Die Stärkung von Angeboten für Erwachsene, die Schwierigkeiten beim Lesen und Schreiben haben, nimmt weiter Gestalt an: Das Kultusministerium richtet im Rahmen seiner Kampagne zur Alphabetisierung und Grundbildung Erwachsener acht neue Grundbildungszentren sowie neue Kursangebote ein. Dazu wurden an den Grundbildungszentren 24 Kurse sowie zusätzlich 28 Kurse bei weiteren 13 Einrichtungen bewilligt, die entsprechenden Förderbescheide hat das Ministerium verschickt. „Mit den acht neuen Grundbildungszentren machen wir bei der Unterstützung von Betroffenen einen großen Schritt nach vorne“, erklärt Kultusministerin Dr. Susanne Eisenmann. Die Förderung pro Grundbildungszentrum beträgt zwei Jahre lang jeweils 50.000 Euro, pro Kurs liegt sie durchschnittlich bei 9.000 Euro. Insgesamt gingen 40 Bewerbungen ein.

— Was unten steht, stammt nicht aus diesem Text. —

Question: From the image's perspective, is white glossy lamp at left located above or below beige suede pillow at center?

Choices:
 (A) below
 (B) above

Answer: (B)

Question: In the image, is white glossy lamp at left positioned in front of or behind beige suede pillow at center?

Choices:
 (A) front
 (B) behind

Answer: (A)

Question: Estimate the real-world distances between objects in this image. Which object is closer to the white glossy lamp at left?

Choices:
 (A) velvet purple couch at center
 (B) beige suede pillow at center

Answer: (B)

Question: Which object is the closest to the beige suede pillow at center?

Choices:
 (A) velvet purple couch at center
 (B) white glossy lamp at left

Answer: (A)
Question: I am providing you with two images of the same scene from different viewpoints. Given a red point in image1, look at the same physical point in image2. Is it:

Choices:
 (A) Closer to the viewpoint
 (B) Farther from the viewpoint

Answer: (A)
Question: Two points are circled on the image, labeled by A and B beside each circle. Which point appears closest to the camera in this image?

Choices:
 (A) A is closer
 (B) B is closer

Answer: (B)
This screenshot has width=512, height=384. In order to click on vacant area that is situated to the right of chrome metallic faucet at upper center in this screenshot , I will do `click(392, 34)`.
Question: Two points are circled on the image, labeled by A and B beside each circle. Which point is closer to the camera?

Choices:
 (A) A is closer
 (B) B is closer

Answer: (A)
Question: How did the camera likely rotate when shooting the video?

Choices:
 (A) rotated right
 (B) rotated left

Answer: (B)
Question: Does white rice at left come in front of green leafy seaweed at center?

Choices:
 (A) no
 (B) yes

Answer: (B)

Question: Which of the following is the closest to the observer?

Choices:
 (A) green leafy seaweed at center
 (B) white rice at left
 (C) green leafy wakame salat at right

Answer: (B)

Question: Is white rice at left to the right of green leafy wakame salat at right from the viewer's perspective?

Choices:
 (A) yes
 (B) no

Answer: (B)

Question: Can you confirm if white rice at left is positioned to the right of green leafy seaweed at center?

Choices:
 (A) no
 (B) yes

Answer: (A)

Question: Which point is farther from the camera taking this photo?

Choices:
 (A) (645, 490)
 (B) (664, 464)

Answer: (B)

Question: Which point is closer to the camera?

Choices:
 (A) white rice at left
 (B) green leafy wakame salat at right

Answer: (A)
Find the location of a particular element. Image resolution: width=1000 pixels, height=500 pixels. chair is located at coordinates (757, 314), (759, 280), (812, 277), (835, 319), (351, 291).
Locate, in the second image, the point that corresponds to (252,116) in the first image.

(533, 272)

Die Grundbildungszentren sind bei den Weiterbildungsträgern angesiedelt. Über deren großes Interesse, eines der Grundbildungszentren einzurichten, freut sich Eisenmann: „Die große Beteiligung bei der Ausschreibung macht einerseits den hohen Bedarf an Alphabetisierungskursen für Erwachsene deutlich. Andererseits zeigt das auch, dass sich die Weiterbildungsträger engagieren und sich an unserer Kampagne zur Alphabetisierung und Grundbildung Erwachsener beteiligen. Auf ihr Engagement kommt es an, wenn wir Erwachsene mit geringen Lese- und Schreibkenntnissen besser erreichen wollen."

Grundbildungszentren als Begegnungsstätten

Die Grundbildungszentren bilden ein breites Netzwerk, um Menschen mit schwach ausgeprägten Lese- und Schreibkenntnissen besser und direkter anzusprechen, beispielsweise über Stadtteil- und Familienzentren, Kitas und kirchlichen Einrichtungen, Arztpraxen, Krankenhäuser, Sozialdienste, Tafelläden, Schulen, Jobcenter, Arbeitsagenturen oder Unternehmen. „Wir haben bei der Auswahl der Bewerber besonders berücksichtigt, dass sie einen niederschwelligen Ansatz verfolgen, etwa mit Lerncafés, Schreibbüros oder Mehrgenerationenhäusern. So sollen die Hürden so nieder wie möglich gehalten werden, um viele Menschen anzusprechen“, erläutert die Kultusministerin. Alle acht Grundbildungszentren erhalten außerdem noch eine zusätzliche Förderung zwischen zwei und vier Kursen, um damit Betroffenen einen direkten Einstieg in die Weiterbildung anbieten zu können.

Aktuell gibt es bereits zwei Grundbildungszentren an der VHS Konstanz und bei der BBQ Berufliche Bildung GmbH in Heidelberg. Der Landtag hat für die Förderung im Nachtragshaushalt 2019 und 2020 insgesamt 1,2 Millionen Euro bereitgestellt. Die Förderung ist Teil der Landesstrategie zur Verringerung des funktionalen Analphabetismus und erfolgt im Rahmen der Nationalen Dekade für Alphabetisierung und Grundbildung von Bund und Ländern. Um zukünftige Ausschreibungen zu verbessern, begleitet das Kultusministerium vier Projekte wissenschaftlich. Eine Werbekampagne mit dem Alphabetisierungsbotschafter Hartmut Engler flankiert die Förderung.

Liste der neuen Grundbildungszentren:

  • Abendakademie Mannheim (VHS)
  • Institut Fakt.ori Ulm
  • Internationaler Bund Lörrach
  • Internationaler Bund Pforzheim
  • VHS Freiburg
  • VHS Freudenstadt
  • VHS Heidelberg
  • VHS Offenburg

Liste der zusätzlichen Kursträger:

  • Bildungswerk Erzdiözese Freiburg
  • Deutsche Angestellten Akademie Reutlingen
  • Effektiv Bildung Rastatt
  • Evangelisches Bildungswerk Oberschwaben
  • Internationaler Bund Esslingen
  • InFö-Zentrum Tübingen
  • Kolping Bildungswerk Freiburg
  • Neue Arbeit Stuttgart
  • Verein für internationale Jugendarbeit Stuttgart
  • VHS Heilbronn und Unterland
  • VHS Lahr
  • VHS Schwäbisch Gmünd
  • VHS Tuttlingen

In Deutschland gibt es rund 6,2 Millionen funktionale Analphabeten, Betroffene sind in allen Bevölkerungsgruppen vertreten: 63 Prozent sind erwerbstätig, 13 Prozent arbeitslos, 8 Prozent sind Hausfrauen oder -männer, 5,6 Prozent Rentner. Die Grundbildungszentren sind ein wichtiger Ansatz, um möglichst viele dieser Menschen zu erreichen.